Bathroom & Kitchen Guide

Your complete guide to remodeling, design and new products.

 

 
How to antique glaze kitchen cabinets in 6 easy steps

Need to change the look of your kitchen cabinets or have you added some more cabinets and want to give it an antique glaze? You can do this with a crackle glaze which will give it a maze of fine lines webbed across the surface.

Using a crackle glaze is great to soften freshly painted cabinets giving the appearance of aged and crackled paint. It does make it look like it is peeling off the surface and still gives a nice glazed finish.

Here are six easy steps to create your antique glazed kitchen cabinets.
1.    Sand back the cabinets so they are ready to be glazed. Make sure you sand evenly with a 800 grit sand paper and wipe off the dust to give a tidy finish. Don’t fuss over filling any cracks or dents as this will add to the worn antique finish. But if you really must fill a gap use some putty and sand this back once it has dried.

2.    With the cabinets sanded paint a undercoat of either white or if you are using a dark color use this hue as the undercoat as this helps bring out the true color you desire. Make sure you paint it on evenly and not too thick. Always apply your paint strokes in the same direction.
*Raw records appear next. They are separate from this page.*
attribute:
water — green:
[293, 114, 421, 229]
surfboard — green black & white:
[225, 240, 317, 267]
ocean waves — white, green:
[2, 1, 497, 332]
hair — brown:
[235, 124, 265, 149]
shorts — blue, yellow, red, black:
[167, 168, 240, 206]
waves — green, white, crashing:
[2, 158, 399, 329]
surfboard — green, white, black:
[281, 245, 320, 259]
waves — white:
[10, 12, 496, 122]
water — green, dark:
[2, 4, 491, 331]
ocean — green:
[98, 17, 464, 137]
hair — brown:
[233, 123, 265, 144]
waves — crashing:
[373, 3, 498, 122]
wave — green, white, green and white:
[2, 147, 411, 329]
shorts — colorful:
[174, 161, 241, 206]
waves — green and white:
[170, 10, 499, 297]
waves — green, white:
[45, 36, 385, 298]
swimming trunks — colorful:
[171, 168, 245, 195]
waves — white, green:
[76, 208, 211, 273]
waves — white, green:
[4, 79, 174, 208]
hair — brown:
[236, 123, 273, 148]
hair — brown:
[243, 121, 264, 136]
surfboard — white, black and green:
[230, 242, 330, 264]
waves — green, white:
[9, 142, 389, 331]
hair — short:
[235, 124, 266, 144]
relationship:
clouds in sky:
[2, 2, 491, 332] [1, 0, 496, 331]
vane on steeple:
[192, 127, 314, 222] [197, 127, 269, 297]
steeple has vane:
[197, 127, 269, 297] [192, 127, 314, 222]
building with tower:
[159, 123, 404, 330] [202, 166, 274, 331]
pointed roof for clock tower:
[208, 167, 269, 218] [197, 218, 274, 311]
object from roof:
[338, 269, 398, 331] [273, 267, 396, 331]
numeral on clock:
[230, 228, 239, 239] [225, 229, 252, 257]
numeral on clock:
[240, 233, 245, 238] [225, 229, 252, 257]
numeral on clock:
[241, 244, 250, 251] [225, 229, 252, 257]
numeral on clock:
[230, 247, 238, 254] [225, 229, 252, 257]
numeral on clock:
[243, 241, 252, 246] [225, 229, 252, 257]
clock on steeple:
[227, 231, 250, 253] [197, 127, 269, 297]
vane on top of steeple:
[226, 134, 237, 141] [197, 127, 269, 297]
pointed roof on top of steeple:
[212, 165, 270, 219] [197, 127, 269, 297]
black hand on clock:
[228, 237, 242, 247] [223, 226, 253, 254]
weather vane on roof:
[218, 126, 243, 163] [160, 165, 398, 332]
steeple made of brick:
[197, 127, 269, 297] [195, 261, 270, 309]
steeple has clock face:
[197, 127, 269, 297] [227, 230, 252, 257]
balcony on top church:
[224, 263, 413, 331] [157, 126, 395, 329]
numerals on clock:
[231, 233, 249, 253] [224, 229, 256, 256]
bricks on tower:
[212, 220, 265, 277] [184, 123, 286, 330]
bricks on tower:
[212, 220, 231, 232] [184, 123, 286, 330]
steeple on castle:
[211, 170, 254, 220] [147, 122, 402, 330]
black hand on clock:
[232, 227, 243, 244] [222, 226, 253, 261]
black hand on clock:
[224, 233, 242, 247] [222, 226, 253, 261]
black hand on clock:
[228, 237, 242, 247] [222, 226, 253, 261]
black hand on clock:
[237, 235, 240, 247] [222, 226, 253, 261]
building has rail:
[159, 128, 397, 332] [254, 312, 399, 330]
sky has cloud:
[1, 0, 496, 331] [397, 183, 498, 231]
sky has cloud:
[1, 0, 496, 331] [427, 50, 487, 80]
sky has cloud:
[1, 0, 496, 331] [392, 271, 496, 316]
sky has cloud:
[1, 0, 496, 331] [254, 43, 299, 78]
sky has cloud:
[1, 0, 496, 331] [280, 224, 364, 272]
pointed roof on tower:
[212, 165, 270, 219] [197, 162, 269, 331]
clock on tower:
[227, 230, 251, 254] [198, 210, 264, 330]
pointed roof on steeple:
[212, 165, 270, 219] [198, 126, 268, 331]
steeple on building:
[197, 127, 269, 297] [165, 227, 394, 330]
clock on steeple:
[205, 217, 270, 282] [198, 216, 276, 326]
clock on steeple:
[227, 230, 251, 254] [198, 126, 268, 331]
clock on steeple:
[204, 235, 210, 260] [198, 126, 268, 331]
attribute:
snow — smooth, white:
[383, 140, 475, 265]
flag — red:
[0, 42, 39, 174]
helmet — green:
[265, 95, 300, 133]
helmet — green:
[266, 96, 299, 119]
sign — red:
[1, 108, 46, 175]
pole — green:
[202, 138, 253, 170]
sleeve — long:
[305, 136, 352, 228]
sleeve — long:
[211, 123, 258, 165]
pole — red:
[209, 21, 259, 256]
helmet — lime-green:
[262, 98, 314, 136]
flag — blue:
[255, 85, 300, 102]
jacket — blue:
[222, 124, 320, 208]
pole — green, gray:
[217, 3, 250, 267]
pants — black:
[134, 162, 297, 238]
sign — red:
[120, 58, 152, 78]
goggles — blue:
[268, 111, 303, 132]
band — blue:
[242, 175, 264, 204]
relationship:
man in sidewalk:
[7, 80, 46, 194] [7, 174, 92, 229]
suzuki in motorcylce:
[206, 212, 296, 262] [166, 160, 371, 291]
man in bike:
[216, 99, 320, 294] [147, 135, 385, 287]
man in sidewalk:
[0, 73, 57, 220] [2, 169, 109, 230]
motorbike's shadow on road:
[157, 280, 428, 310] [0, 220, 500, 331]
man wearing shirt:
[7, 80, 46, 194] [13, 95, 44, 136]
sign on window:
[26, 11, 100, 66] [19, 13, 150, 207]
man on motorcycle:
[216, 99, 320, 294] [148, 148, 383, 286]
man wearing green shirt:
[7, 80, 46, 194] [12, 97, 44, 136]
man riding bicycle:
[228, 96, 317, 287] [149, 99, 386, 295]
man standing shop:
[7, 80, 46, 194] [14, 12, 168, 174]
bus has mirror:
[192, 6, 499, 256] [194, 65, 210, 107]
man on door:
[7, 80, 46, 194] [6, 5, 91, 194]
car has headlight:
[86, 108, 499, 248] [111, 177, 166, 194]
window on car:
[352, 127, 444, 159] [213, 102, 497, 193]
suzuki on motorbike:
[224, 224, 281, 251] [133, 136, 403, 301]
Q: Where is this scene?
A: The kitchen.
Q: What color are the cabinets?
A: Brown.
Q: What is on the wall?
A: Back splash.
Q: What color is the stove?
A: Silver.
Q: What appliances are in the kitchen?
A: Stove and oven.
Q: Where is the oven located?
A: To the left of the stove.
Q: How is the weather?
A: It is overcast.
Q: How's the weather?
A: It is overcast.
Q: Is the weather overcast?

Up and down is best not left to right.

3.    Once the undercoat has dried apply the main coat of paint and let dry. It is ideal to use a different color paint then the color you will be using for your top coat of paint. This layer you are working on now will be the color of the cracks that will appear through the top coat.

4.    Now you are ready to paint a coat of special crackle glaze over this. Crackle glaze can be picked up at your local painting store and may come under different names, such as crackle paint, antique wash paint. Apply this to the cabinets following the directions on the back of the tin as each manufacturer may vary in drying and application times.

5.    When the crackle glaze is dry, paint a different color of paint over the top of the crackle glaze. You can use the same color that you used underneath the glaze but for a dramatic effect try using different combination's such as light blue and white underneath or a brighter blue and orange underneath. As this paint dries you will start to see tiny cracks appear in the paint. It will reveal the paint underneath. Play around with different combination's first on an old piece of wood.

6.    The sixth step is to sit back and watch the paint dry! It happens so fast that it is more interesting to watch then what you think.